While Washington Republicans concentrate on symbolic top-down “outreach” efforts, a California state senate race may actually provide a better roadmap for how Republicans can win in districts dominated by Democrats and minorities. 

As the Wall Street Journal noted, Republican farmer Andy Vidak (second from right, above) appeared to have defeated a Latina Democrat for a seat in California’s 16th state senate district last week “in a gerrymandered district that was 60% Hispanic and in which Democrats boasted a 22-point registration advantage.” 

Vidak’s opponent, Leticia Perez, had initially conceded when Vidak had 52% of the vote, but it looks like Vidak and Perez will battle in a July 23 runoff because Vidak looks like he has fallen a couple hundred votes shy of staying above the 50% mark. 

Nevertheless, Vidak still greatly over-performed given that the Democrat who resigned his seat won in 2010 by a 21-point margin and state Democrats thought Perez, with her heritage and support of liberal unions and interest groups, would be a shoo-in to replace him. 

Not so fast.

Coastal elites in California have decimated California’s Central Valley and hurt the region’s farmers–of all races–by cutting off much of the water supply to protect an obscure fish that is of concern to environmentalists.
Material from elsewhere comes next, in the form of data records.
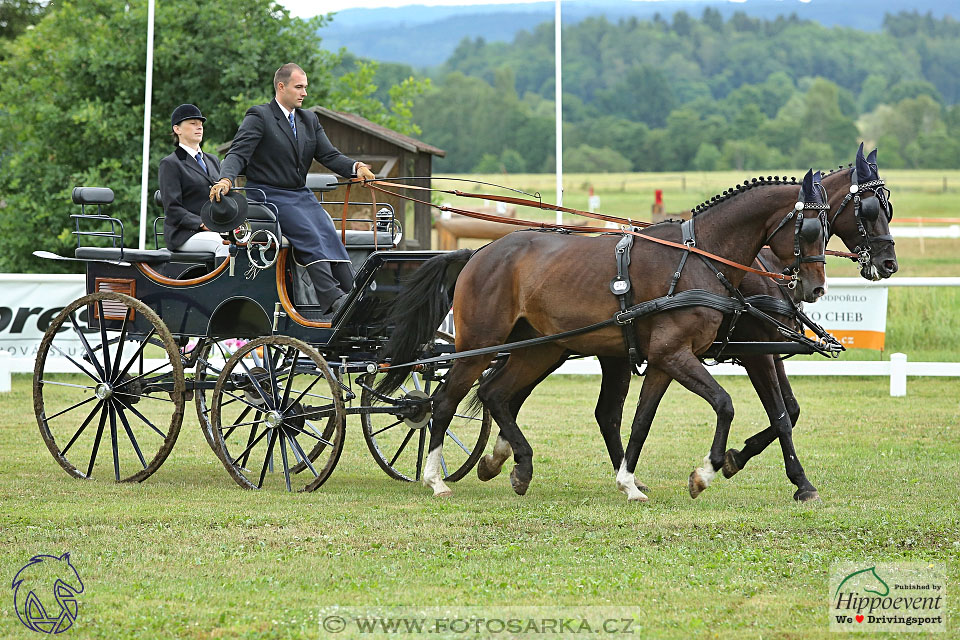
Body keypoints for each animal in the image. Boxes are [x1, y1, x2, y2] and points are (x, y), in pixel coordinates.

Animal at [378, 169, 828, 500]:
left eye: (827, 228)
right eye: (809, 230)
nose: (814, 288)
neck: (698, 257)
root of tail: (479, 252)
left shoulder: (665, 360)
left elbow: (641, 421)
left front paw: (630, 482)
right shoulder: (678, 354)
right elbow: (725, 404)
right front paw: (707, 471)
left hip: (538, 349)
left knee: (495, 394)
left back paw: (519, 465)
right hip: (479, 346)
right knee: (443, 402)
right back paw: (436, 479)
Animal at [476, 142, 896, 502]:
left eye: (888, 208)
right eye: (868, 211)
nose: (888, 263)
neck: (715, 258)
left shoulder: (765, 349)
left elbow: (787, 412)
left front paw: (743, 461)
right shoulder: (749, 352)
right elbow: (773, 414)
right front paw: (786, 478)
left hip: (561, 347)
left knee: (537, 400)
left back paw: (502, 457)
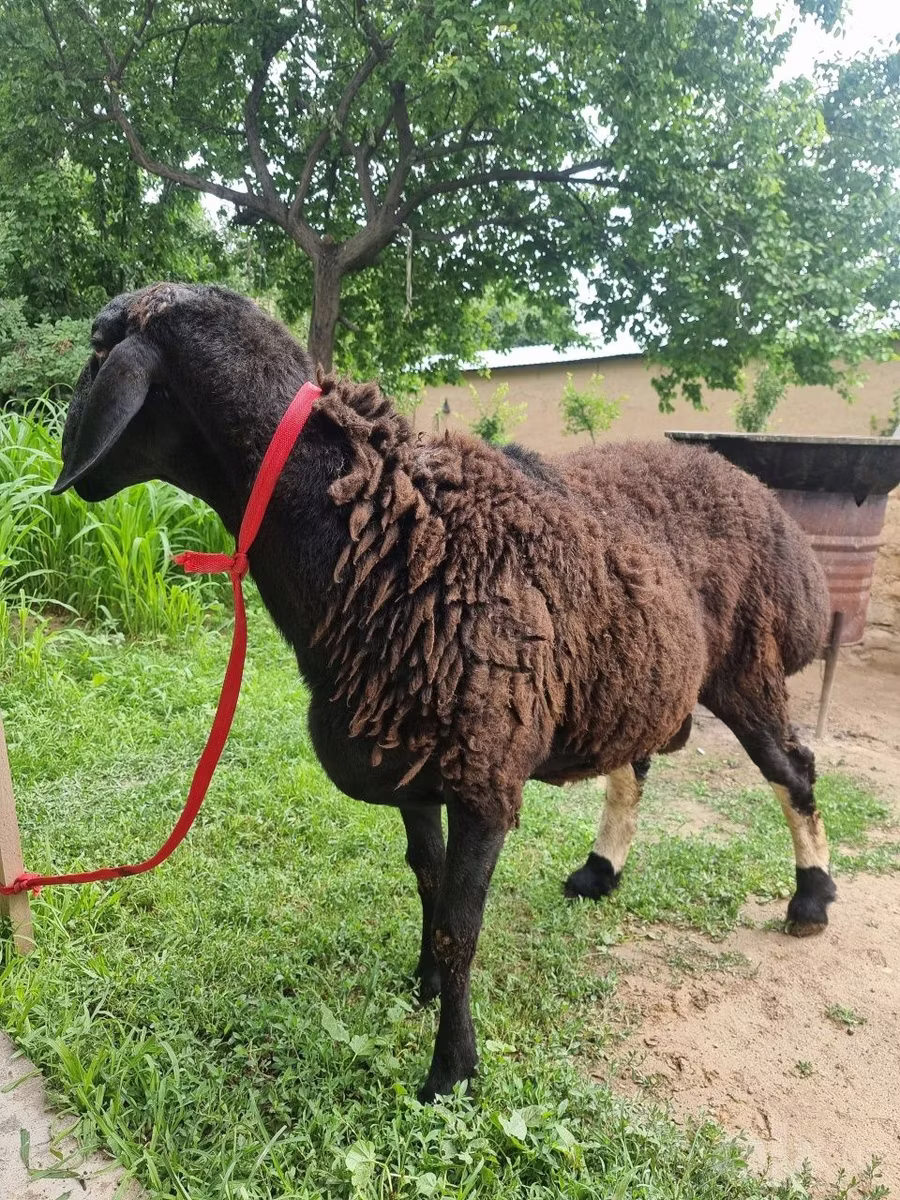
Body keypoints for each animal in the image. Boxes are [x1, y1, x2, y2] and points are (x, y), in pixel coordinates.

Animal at [51, 282, 834, 1102]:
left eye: (98, 349)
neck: (381, 530)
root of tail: (765, 502)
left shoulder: (482, 776)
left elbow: (463, 925)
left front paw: (451, 1070)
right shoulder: (412, 762)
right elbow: (426, 881)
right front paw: (422, 984)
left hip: (747, 668)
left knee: (793, 770)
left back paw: (810, 899)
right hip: (632, 676)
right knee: (637, 766)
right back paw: (599, 871)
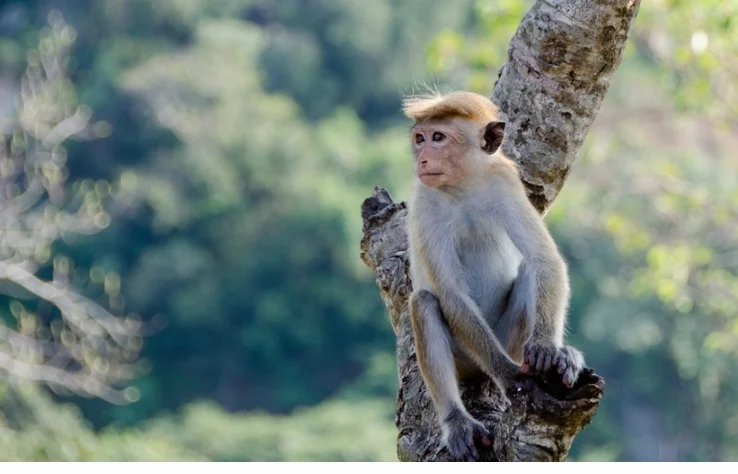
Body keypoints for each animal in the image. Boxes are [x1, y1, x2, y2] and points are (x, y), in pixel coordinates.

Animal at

And Vidak, a working class candidate, resonated with working class Hispanics in the district who also saw how coastal California elites were not putting their bread-and-butter interests first.

As the Journal notes, local farmers and businesses recruited Vidak, a middle-aged, third-generation Valley farmer described as “more salt-of-the-earth than many of his new compatriots in Sacramento.”

His campaign theme was essentially “the bifurcation of California: the coastal liberal elites versus the Valley folks.”

“We’re getting left behind here,” he said. “They don’t view us as important.”

Vidak blames the district’s 15% unemployment rate (the unemployment rate is as high as 30% in some communities in the district), on the far-left environmentalists that have cut off water to the Central Valley to protect smelt from the Sacramento-San Joaquin River Delta.

“It’s fish versus farmer,” Vidak said, noting that liberals are siding with the fish by only allowing farmers to receive 20% of their water allocation. “Our water has been cut off by the far left.”

Furthermore, Perez could not win overwhelmingly just because of her race, as Democrats in the district punished her for supporting the liberal policies that run counter to their interests–like California’s bullet train that will slash through the district and “raze hundreds of farms, homes and businesses.”

“We don’t have clean drinking water in some areas of our district,” Vidak said. “And they want to build an $80 billion bullet train!”

As the Journal notes, Perez, his opponent, was one of those liberals who “endorsed the bullet train ‘as the biggest jobs plan in California history.'”

Even though Perez raised twice as much money as Vidak (90% of her donations came from outside the district), she “appeared out of touch with Valley voters’ values and concerns.”